### STUDIENTEXT

Damit stellt sich Sokrates schon quer zu dem, was die Alte Welt vom Bürger erwartet. Er soll sich als ‚zoon politikon‘, als ‚politisches Tier‘ gebärden und gefälligst aktiv an den Entscheidungen der Polis beteiligen. Wer es nicht tut, ist nicht nur apolitisch, sondern auch antidemokratisch und damit schon einmal ziemlich verdächtig. Denn die Polis (‚Stadt‘) ist eine Gemeinschaft freier Männer, die sich selber regieren und stolz darauf sind.

Nicht, daß Sokrates sich völlig von den Geschäften des Staates ferngehalten hätte. In seiner Jugend kämpfte er tapfer als Soldat, und einmal wollte es das Schicksal, daß er durch das Los zum Präsidenten eines Gerichts berufen wurde, das über das Leben von zehn Admirälen zu bestimmen hatte, denen man vorwarf, sie hätten nach einer Schlacht die Überlebenden und die Toten nicht aus dem Meer geborgen. Die Angeklagten argumentieren, die stürmische See hätte das völlig verunmöglicht. Sokrates glaubt ihnen, spricht sie frei, doch das Gericht als Ganzes beschließt: Hinrichtung. Später erkannten die Athener das Fehlurteil, das die Toten natürlich auch nicht wieder lebendig machte. Der nächste bekannte Justizirrtum sollte dann Sokrates selbst das Leben kosten.

Sokrates ist also suspekt, weil er die ‚heiligen‘ Bürgerpflichten mißachtet; und die Athenische Demokratie ist immerhin den Göttern geweiht. Sokrates geht noch weiter, indem er sagt, die Volksherrschaft sei nicht die letzte aller Weisheiten, da das Volk im Grunde eine Herde sei, die eines Hirten bedürfe. Die Herde habe niemals die Fähigkeit, sich selbst zu regieren. Xenophon zitiert Sokrates, daß es die Sache des Herrschers sein müsse, zu befehlen, und die Sache der Beherrschten, zu gehorchen.

Uff! Da hatte sich das alte Griechenland in mühseligem Kampf von der Tyrannenherrschaft befreit, und nun kam da einer daher und predigte die Rückkehr zum alten System als genau das Richtige, Seligmachende...! Mehr noch: Ein Königtum pries er als das Maß aller Dinge!

### AUSZUFÜHRENDE AUFGABE
Kopiere aus dem obigen Text über Sokrates den Abschnitt wortgetreu, beginnend mit „Nicht, daß Sokrates“ und weiter bis einschließlich „das Leben kosten.“.

### EXTRAHIERTE DATENSÄTZE
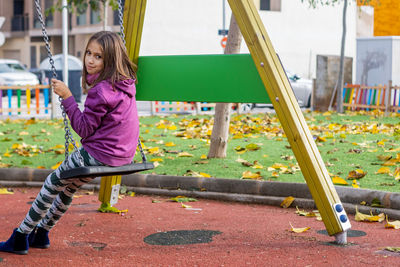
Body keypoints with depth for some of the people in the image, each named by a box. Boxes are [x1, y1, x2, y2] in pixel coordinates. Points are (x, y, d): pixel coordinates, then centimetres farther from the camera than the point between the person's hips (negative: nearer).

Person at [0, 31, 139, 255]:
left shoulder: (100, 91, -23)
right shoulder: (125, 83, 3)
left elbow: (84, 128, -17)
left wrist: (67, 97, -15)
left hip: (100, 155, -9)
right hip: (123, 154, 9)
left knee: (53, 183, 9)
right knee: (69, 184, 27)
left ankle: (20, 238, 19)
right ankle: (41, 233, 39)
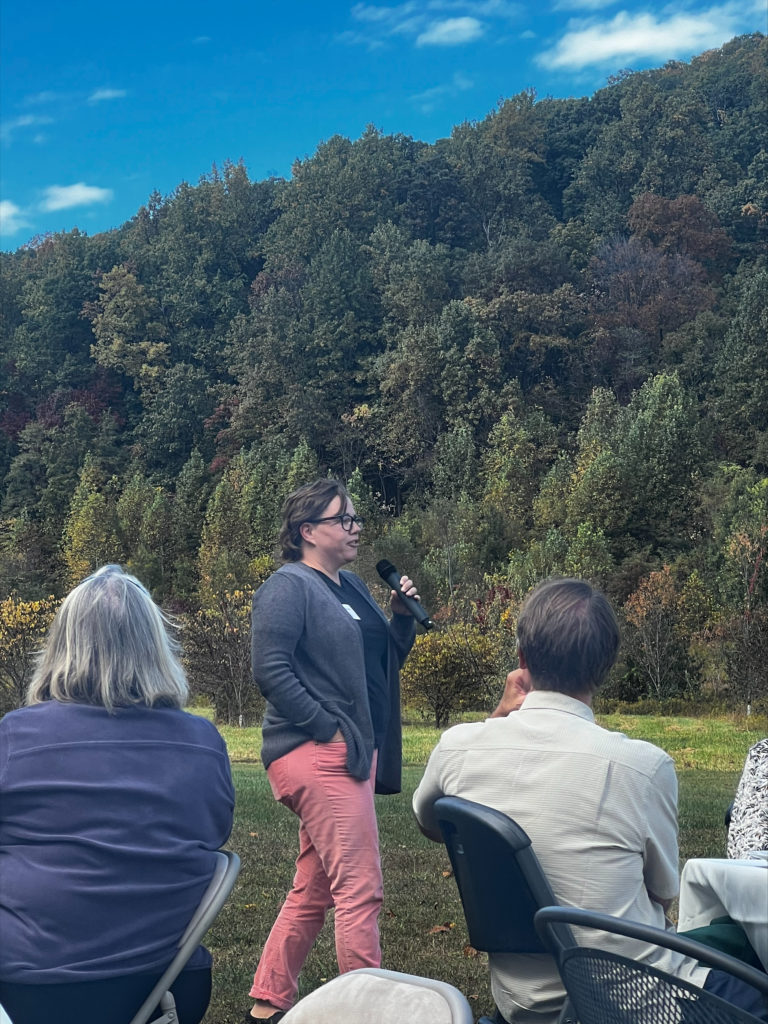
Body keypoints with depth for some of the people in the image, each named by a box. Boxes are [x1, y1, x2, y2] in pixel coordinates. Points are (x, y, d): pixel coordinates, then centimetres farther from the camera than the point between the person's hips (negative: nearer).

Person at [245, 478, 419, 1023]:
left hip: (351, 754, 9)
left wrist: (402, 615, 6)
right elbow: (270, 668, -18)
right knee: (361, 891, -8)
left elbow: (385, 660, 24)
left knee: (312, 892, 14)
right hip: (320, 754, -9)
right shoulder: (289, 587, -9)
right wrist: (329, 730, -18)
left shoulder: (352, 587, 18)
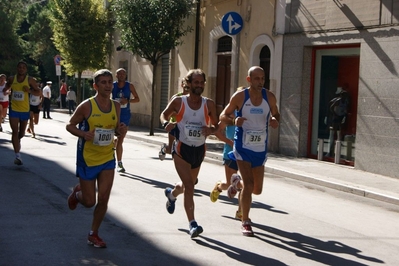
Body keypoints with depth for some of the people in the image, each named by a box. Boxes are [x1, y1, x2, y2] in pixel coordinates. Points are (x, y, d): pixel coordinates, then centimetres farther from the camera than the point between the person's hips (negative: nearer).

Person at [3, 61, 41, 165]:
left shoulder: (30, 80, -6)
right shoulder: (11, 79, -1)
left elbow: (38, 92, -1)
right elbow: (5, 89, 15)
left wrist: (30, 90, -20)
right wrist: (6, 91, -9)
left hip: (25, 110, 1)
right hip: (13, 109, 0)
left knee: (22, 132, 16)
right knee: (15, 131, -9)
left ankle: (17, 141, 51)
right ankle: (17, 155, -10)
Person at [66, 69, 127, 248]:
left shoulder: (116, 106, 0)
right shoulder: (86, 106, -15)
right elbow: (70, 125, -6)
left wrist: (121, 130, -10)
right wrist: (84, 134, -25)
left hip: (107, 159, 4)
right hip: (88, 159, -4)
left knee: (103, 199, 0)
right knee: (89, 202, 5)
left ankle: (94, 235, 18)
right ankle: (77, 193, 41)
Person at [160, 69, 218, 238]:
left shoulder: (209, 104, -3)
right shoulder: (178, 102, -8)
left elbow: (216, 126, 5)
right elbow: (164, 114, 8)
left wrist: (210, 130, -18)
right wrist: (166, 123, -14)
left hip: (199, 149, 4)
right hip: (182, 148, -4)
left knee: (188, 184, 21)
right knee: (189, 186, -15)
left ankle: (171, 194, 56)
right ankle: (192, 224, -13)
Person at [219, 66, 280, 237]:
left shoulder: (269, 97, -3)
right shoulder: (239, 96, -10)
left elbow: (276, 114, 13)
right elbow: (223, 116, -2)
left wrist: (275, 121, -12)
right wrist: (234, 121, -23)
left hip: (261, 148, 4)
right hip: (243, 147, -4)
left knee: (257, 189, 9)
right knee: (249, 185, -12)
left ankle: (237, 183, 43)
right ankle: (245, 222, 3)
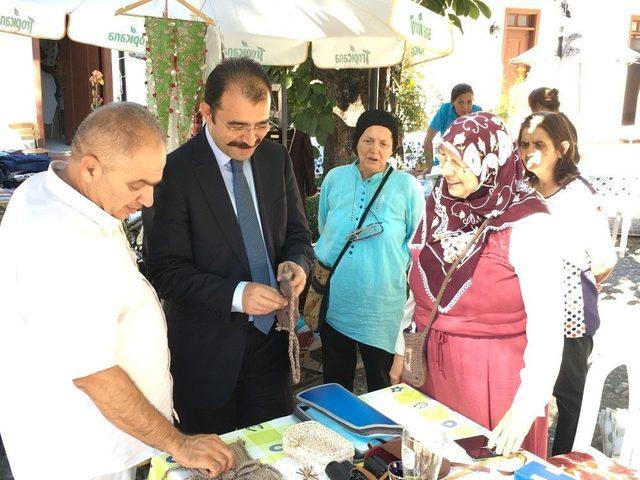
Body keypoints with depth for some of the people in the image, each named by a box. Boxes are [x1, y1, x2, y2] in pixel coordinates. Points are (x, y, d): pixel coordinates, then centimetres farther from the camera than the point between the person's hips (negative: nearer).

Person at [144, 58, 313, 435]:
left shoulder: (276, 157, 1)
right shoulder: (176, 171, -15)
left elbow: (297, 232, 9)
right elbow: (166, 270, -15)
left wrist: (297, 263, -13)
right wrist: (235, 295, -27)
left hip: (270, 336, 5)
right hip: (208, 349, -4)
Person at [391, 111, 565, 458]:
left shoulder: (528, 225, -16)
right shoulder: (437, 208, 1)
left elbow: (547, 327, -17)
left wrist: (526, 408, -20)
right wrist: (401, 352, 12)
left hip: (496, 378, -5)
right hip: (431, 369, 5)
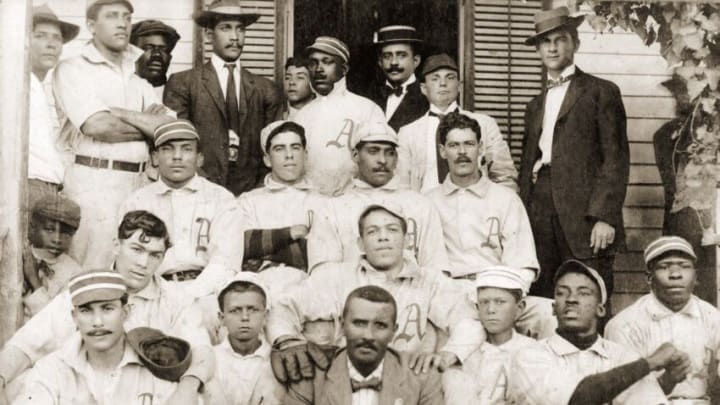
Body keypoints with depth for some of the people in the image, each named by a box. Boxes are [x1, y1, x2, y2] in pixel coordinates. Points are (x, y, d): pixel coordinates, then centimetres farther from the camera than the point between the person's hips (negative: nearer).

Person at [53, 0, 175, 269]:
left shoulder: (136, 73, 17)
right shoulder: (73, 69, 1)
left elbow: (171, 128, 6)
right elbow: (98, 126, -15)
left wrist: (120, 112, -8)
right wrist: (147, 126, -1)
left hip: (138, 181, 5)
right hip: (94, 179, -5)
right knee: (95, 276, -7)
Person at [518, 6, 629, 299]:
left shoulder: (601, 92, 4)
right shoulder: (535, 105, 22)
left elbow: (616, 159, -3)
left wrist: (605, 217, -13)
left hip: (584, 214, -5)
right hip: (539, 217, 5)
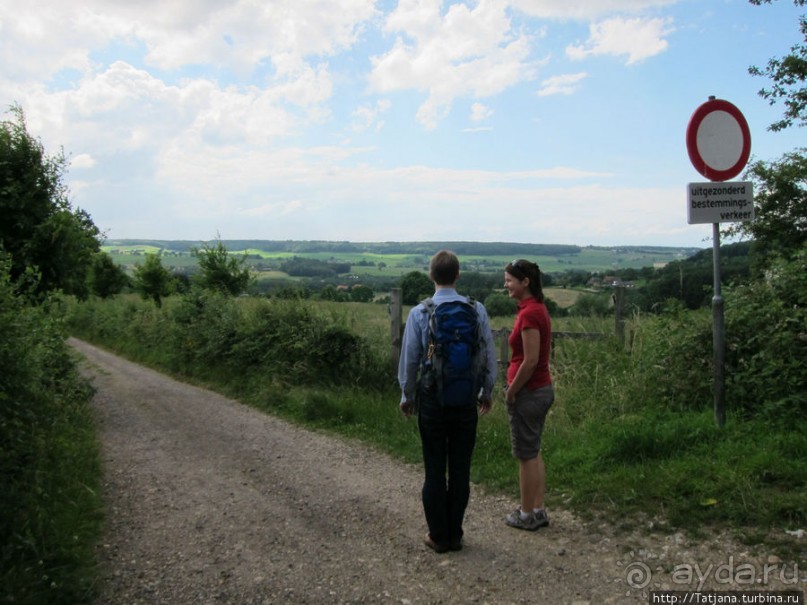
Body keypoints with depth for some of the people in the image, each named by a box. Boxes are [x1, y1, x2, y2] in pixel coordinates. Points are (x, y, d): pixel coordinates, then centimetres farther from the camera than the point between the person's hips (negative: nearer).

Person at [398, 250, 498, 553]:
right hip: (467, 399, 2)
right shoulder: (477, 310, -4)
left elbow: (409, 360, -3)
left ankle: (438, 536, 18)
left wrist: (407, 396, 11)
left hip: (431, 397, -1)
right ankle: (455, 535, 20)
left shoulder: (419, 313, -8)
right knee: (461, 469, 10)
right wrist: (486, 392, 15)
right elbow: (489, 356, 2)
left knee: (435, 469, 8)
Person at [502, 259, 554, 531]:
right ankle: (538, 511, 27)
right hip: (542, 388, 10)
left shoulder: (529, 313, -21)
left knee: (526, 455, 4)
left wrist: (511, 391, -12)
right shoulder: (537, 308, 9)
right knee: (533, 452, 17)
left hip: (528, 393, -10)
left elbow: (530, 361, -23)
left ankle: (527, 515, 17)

### ANTWORTTEIL
Nicht, daß Sokrates sich völlig von den Geschäften des Staates ferngehalten hätte. In seiner Jugend kämpfte er tapfer als Soldat, und einmal wollte es das Schicksal, daß er durch das Los zum Präsidenten eines Gerichts berufen wurde, das über das Leben von zehn Admirälen zu bestimmen hatte, denen man vorwarf, sie hätten nach einer Schlacht die Überlebenden und die Toten nicht aus dem Meer geborgen. Die Angeklagten argumentieren, die stürmische See hätte das völlig verunmöglicht. Sokrates glaubt ihnen, spricht sie frei, doch das Gericht als Ganzes beschließt: Hinrichtung. Später erkannten die Athener das Fehlurteil, das die Toten natürlich auch nicht wieder lebendig machte. Der nächste bekannte Justizirrtum sollte dann Sokrates selbst das Leben kosten.